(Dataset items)
__________
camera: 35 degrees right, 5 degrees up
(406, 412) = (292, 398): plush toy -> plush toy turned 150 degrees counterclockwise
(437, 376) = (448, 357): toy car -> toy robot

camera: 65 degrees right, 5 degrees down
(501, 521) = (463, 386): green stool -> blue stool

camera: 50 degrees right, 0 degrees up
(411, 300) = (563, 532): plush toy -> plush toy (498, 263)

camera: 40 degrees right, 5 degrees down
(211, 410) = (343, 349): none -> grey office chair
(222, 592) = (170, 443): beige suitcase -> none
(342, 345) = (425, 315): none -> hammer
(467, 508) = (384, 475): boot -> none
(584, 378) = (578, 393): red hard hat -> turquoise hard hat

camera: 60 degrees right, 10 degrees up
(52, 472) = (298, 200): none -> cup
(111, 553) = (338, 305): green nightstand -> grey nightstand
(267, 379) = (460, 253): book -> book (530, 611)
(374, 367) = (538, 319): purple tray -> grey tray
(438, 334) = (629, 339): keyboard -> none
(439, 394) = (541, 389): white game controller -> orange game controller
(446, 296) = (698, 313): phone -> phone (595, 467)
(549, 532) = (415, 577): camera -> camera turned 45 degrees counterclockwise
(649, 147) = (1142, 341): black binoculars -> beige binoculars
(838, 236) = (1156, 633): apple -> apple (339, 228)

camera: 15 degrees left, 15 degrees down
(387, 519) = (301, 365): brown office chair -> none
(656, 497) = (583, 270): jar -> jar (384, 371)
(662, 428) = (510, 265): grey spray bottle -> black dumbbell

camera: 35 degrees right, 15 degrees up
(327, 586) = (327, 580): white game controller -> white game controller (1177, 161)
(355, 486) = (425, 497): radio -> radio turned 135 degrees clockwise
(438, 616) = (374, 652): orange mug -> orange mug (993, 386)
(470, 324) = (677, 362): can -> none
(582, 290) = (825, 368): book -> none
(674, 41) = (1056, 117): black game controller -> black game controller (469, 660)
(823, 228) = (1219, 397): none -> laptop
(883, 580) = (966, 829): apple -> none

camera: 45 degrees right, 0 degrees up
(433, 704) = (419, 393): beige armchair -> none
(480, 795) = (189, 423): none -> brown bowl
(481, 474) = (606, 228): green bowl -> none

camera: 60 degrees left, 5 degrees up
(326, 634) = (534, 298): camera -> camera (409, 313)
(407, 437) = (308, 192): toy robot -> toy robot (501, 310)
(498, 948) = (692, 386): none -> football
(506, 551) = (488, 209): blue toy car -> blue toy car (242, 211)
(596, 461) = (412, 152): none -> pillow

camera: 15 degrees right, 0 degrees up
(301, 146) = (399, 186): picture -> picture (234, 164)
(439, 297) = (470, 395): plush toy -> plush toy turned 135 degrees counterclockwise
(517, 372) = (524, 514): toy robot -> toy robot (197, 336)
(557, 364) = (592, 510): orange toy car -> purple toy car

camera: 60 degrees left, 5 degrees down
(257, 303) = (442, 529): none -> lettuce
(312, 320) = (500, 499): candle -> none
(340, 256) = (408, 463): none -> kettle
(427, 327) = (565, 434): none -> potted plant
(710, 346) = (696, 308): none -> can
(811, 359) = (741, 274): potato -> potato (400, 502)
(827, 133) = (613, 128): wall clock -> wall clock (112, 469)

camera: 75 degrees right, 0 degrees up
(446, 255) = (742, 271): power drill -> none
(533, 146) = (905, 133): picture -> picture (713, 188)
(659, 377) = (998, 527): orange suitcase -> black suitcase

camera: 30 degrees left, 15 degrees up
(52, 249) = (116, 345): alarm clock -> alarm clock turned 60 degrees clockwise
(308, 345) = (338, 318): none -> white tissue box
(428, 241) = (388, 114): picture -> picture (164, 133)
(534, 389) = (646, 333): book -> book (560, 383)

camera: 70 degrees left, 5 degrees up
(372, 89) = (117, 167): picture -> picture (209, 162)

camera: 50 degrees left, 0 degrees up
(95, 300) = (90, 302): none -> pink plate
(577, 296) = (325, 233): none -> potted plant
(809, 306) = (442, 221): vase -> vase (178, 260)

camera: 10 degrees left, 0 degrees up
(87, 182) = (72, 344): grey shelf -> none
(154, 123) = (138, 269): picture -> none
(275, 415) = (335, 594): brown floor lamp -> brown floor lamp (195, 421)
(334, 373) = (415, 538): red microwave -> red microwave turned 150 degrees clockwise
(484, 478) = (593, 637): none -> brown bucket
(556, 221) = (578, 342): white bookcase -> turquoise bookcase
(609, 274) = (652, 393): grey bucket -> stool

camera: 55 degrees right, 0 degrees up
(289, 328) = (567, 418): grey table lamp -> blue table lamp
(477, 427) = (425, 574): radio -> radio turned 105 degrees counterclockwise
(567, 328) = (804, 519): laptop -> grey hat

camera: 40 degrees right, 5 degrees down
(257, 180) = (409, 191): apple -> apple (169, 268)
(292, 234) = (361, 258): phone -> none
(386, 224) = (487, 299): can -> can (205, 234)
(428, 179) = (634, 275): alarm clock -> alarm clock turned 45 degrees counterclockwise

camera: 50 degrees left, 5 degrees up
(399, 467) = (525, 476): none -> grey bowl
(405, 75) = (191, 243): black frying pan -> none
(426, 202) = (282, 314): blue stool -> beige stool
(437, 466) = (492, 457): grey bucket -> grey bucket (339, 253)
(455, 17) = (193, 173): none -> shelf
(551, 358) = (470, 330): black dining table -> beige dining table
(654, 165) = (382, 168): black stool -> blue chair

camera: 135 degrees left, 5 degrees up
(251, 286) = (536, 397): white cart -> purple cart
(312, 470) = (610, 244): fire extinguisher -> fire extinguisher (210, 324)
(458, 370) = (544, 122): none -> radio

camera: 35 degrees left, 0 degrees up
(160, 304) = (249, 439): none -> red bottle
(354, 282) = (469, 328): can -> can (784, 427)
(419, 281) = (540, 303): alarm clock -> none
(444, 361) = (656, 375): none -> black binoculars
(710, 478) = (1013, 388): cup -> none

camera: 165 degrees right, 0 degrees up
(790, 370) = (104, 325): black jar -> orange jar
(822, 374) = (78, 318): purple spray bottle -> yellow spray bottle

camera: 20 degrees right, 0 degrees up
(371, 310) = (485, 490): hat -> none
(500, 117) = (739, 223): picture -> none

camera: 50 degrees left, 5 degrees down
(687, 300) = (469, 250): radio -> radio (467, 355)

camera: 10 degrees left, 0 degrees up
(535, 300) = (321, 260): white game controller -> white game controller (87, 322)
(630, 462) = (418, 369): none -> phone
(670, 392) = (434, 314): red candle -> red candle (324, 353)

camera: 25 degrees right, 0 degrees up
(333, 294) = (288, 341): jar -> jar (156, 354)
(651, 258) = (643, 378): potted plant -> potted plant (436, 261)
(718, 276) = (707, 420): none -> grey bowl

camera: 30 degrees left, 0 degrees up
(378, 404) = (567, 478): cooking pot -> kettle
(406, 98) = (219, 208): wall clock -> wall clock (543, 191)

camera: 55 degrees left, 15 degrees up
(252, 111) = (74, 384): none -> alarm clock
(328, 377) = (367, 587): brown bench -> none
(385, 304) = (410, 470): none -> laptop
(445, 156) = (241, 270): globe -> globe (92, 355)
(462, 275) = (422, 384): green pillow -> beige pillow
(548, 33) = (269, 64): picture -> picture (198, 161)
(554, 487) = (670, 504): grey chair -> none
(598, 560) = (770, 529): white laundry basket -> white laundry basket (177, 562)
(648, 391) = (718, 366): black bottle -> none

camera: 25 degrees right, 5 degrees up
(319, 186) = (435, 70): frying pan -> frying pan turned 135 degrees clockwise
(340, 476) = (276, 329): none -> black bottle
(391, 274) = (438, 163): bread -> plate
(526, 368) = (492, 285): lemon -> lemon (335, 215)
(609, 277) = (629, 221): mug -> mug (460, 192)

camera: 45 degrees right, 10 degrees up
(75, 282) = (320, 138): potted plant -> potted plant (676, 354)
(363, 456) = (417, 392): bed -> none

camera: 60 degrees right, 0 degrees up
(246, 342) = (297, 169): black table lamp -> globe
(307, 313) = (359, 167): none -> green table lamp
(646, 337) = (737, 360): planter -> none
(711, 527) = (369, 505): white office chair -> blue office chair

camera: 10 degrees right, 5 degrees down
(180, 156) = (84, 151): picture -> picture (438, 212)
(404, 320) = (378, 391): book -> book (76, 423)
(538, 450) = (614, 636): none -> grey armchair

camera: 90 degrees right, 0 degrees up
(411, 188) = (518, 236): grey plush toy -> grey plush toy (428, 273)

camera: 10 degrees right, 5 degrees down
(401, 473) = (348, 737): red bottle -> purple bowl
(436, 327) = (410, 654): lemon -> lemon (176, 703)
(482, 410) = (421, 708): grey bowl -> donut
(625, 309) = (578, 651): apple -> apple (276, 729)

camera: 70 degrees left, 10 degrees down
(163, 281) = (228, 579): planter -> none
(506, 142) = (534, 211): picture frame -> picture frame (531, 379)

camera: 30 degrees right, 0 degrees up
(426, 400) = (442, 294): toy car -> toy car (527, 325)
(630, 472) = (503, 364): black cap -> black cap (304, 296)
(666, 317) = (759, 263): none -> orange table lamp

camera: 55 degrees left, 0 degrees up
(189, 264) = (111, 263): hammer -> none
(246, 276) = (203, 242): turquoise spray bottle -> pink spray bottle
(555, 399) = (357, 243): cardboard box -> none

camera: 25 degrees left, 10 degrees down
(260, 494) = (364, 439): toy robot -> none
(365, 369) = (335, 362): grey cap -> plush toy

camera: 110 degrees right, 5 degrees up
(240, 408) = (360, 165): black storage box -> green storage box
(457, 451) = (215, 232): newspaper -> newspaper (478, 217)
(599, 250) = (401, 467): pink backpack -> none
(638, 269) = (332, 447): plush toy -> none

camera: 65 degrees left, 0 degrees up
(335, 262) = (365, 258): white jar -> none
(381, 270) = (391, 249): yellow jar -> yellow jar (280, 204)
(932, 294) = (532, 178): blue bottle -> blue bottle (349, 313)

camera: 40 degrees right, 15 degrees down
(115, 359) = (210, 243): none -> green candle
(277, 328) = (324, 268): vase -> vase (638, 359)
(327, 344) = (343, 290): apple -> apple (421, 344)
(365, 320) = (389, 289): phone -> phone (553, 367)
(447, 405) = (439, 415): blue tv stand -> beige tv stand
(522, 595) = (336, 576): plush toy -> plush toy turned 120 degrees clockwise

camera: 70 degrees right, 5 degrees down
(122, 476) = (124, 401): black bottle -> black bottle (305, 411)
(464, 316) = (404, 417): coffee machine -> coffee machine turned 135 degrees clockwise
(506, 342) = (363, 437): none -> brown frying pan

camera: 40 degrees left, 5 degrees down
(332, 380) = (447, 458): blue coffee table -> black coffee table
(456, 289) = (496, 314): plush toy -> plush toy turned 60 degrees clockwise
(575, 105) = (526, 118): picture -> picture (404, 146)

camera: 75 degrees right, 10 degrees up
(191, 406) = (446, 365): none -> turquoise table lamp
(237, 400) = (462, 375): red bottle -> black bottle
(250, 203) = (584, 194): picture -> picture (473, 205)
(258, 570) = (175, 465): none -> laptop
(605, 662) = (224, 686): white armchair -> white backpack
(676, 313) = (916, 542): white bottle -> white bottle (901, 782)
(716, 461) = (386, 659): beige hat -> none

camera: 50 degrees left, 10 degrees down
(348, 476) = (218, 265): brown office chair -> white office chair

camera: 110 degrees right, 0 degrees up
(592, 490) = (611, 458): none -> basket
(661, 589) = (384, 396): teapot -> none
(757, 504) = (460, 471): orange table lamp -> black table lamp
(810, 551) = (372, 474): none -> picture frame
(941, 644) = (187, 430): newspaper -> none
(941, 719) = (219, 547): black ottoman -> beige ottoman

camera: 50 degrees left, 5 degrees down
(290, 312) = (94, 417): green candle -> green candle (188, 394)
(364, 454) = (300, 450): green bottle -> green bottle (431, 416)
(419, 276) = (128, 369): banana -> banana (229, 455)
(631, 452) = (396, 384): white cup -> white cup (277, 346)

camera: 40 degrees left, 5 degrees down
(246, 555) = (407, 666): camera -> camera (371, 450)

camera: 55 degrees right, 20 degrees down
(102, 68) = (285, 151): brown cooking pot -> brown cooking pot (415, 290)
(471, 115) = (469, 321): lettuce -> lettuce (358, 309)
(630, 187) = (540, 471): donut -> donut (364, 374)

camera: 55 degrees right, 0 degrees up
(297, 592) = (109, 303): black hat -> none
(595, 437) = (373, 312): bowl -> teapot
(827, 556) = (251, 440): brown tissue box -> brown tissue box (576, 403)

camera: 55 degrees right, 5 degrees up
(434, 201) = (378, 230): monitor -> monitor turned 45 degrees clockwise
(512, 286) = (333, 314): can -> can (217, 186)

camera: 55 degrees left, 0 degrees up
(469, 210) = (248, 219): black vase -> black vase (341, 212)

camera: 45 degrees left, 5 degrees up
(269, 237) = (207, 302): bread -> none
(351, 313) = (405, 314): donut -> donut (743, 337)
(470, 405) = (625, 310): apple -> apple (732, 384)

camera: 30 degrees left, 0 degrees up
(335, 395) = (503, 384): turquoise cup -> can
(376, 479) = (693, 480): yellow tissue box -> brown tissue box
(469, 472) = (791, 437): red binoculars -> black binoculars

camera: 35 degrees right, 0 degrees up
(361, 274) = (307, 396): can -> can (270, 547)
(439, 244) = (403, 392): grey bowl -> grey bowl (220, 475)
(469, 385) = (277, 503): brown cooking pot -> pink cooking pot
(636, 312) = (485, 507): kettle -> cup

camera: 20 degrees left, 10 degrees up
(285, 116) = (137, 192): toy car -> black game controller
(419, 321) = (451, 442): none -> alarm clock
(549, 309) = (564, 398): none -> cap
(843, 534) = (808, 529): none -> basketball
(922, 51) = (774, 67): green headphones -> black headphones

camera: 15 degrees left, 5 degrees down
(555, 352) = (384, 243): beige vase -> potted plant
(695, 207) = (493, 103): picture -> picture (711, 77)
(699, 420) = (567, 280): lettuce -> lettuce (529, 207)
__________
TASK REQUIREMENTS
In the records above, count the lines holding the word "lettuce"; give only that number.

ANSWER FOR THIS EXERCISE
3